De fransche revolutie is een tijdvak in de geschiedenis, waaraan men een duivelsche grootheid niet kan ontzeggen. Water aan kracht en grootheid in den mensch schuilt, heeft vooral in dien tijd zijne belichaming gevonden. Wat figuren gaan onze oogen voorbij, wanneer wij den oogslag laten gaan langs die weinige jaren, een minuut in de wereldgeschiedenis, waarin eene monarchie die eeuwen telde in elkander stortte, waarin een koning en eene koningin het leven op het schavot verloren, waarin de guillotine zich dronken maakte aan het edelste bloed van Frankrijk, waarin een tot zinneloosheid opgezweept volk zich door geheel Europa bestookt zag en geheel Europa niet slechts over zijne grenzen terugwierp, maar het tot in zijne eigen hoofdsteden achtervolgde.
Sommige geschiedschrijvers doen het voorkomen alsof de fransche revolutie bij voorkeur een strijd der denkbeelden is geweest, alsof de beginselen elkander slag geleverd hebben in die verschrikkelijke dagen toen Frankrijk, het schoone Frankrijk, in een pandemonium scheen veranderd. Zoo redeneeren zij, voor wie de menschelijke natuur een gesloten boek is en de wereldgeschiedenis een marionnettenkas, een automaat zonder bloed of zenuwen, wiens bewegingen allen kunstmatig zijn.
De fransche revolutie is voornamelijk een strijd geweest van menschelijke driften. Van het oogenblik dat Mirabeau in de Kaatsbaan verklaarde, dat hij en de zijnen slechts voor het geweld der bajonetten zouden wijken, tot het uur toe dat Napoleon door zijn grenadiers de Kamers uit elkander liet jagen, waren het voornamelijk de booze en bedorven driften van de menschelijke natuur, die haar verwoestend spel dreven en eene zee van rampen en plagen over het ongelukkige fransche volk uitstortten.
Het zedenbederf en het ongeloof der achttiende eeuw, gevoed en tot beginsel verheven door de schriften der fransche encyclopedisten, hadden de geheele fransche samenleving doorkankerd, en zoowel de hoogere standen als de onderste lagen der maatschappij hadden het bederf als ingedronken. Geheel Frankrijk was melaatsch, met zweren bedekt, en de fransche revolutie zou men het etterproces kunnen noemen, waarbij het bederf alle vormen van afzichtelijkheid aannam en zich op eene wijze openbaarde, zooals nog nooit in de geschiedenis van eenig volk is voorgekomen.

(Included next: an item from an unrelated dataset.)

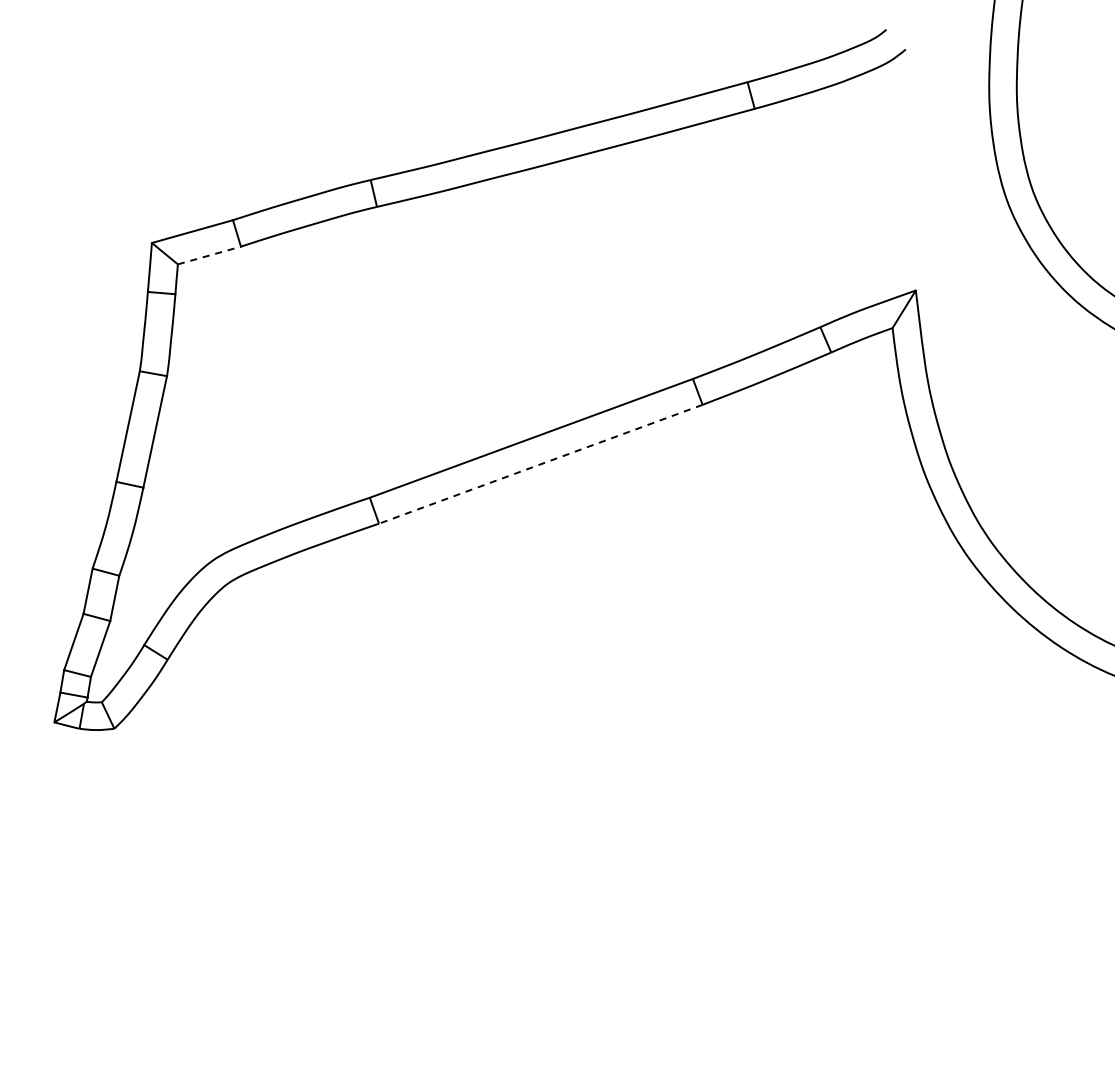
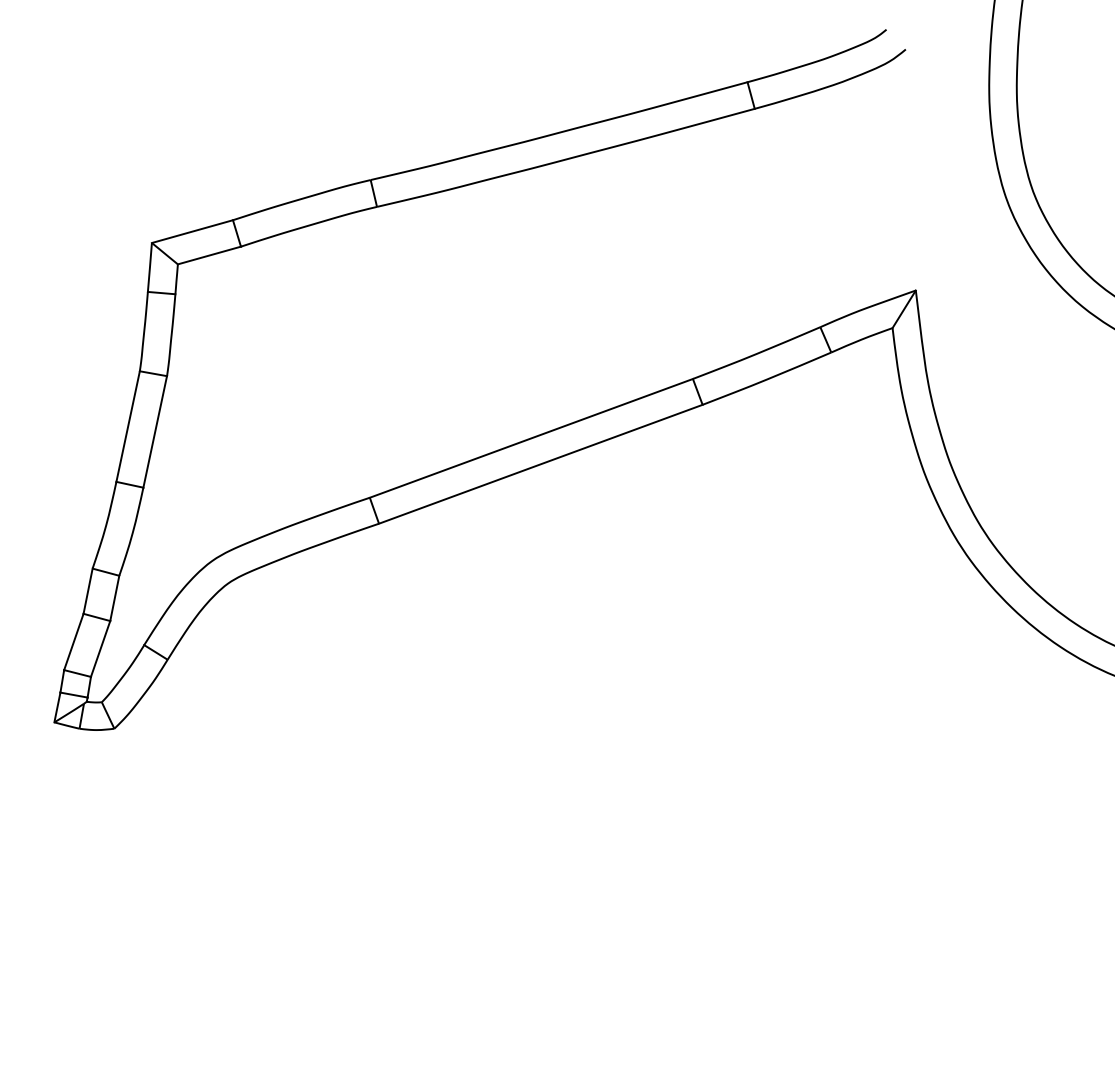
line at (209, 255): dashed -> solid
line at (540, 464): dashed -> solid
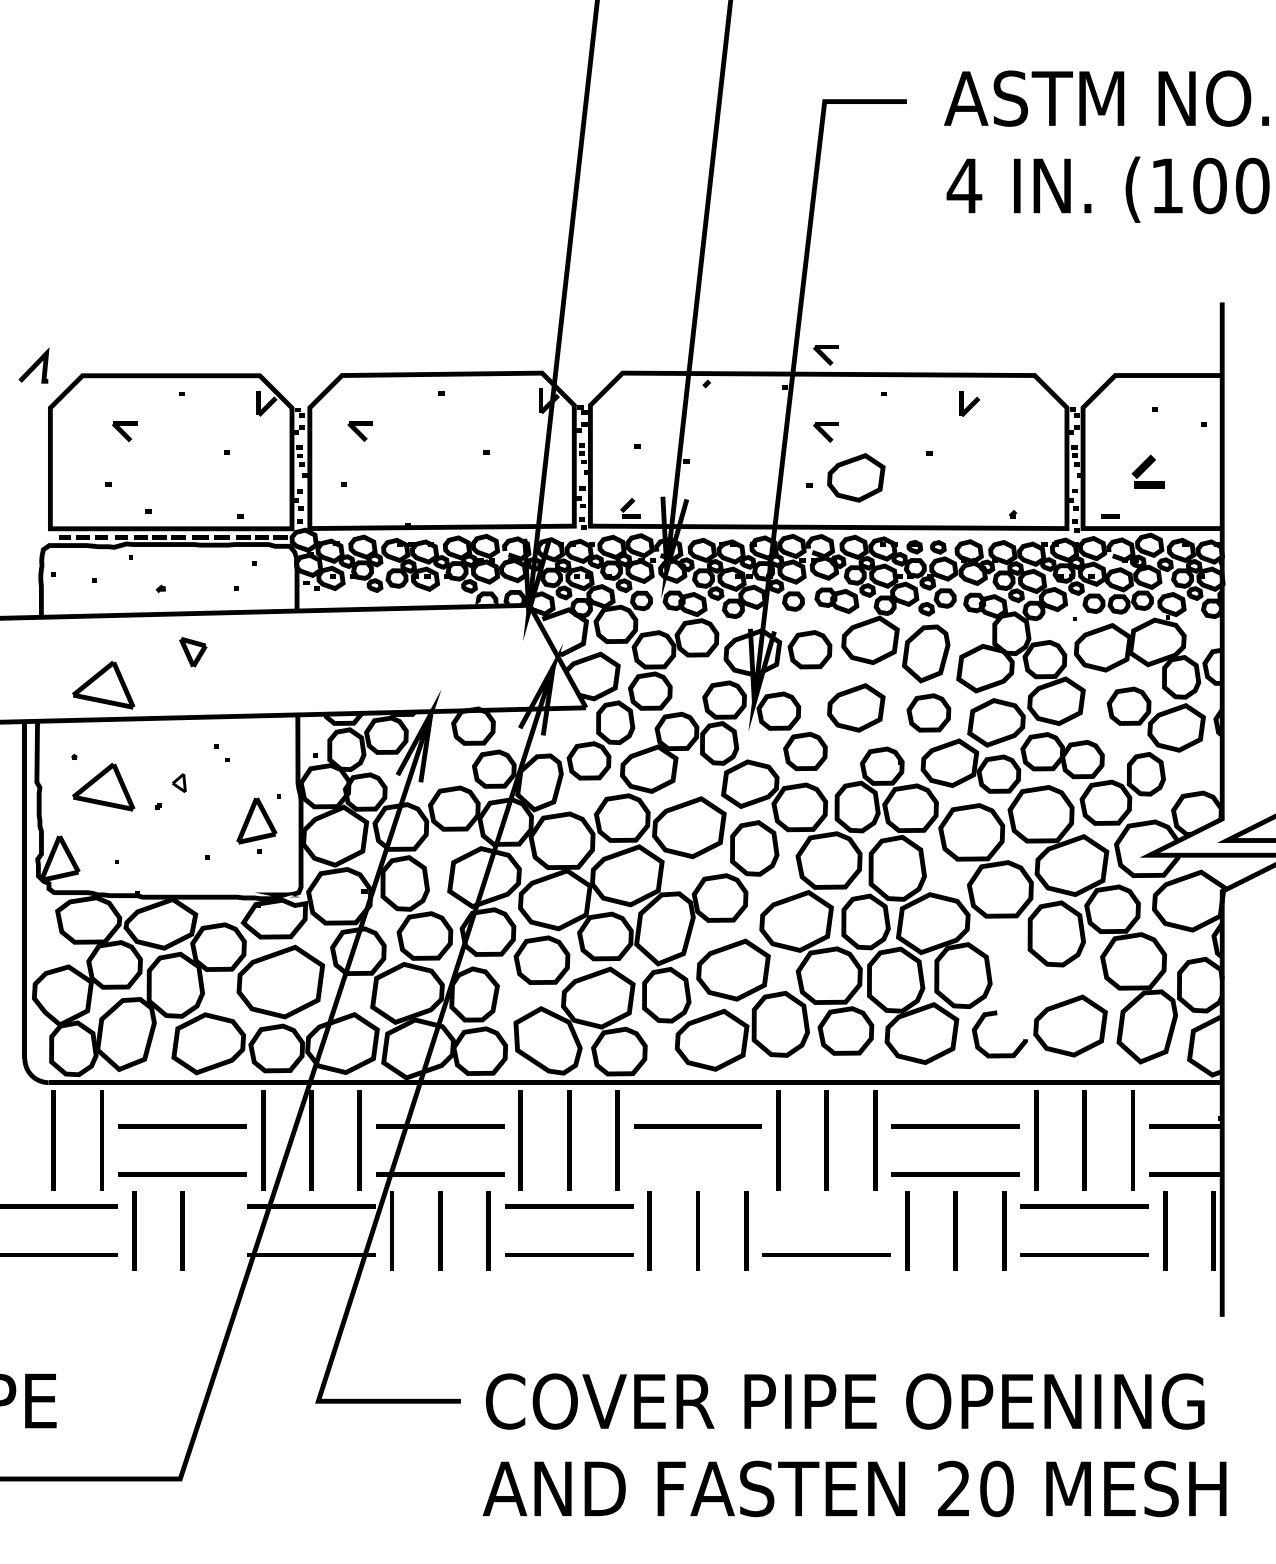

De mannen, die het verschrikkelijke drama hebben helpen opvoeren, zijn reeds door de geschiedenis geoordeeld, en hunne figuren wenken ons alleen slechts op een afstand toe. Maar juist de afstand hult hunne gestalten in een nevel en hunne vormen verliezen daardoor hunne scherpe omtrekken. Wanneer wij ons die mannen voorstellen, dan zien wij alleen hunne handen druipende van bloed, hunne gelaatstrekken door haat verwrongen, hunne harten slechts met moordplannen vervuld. De mensch gaat in het monster verloren.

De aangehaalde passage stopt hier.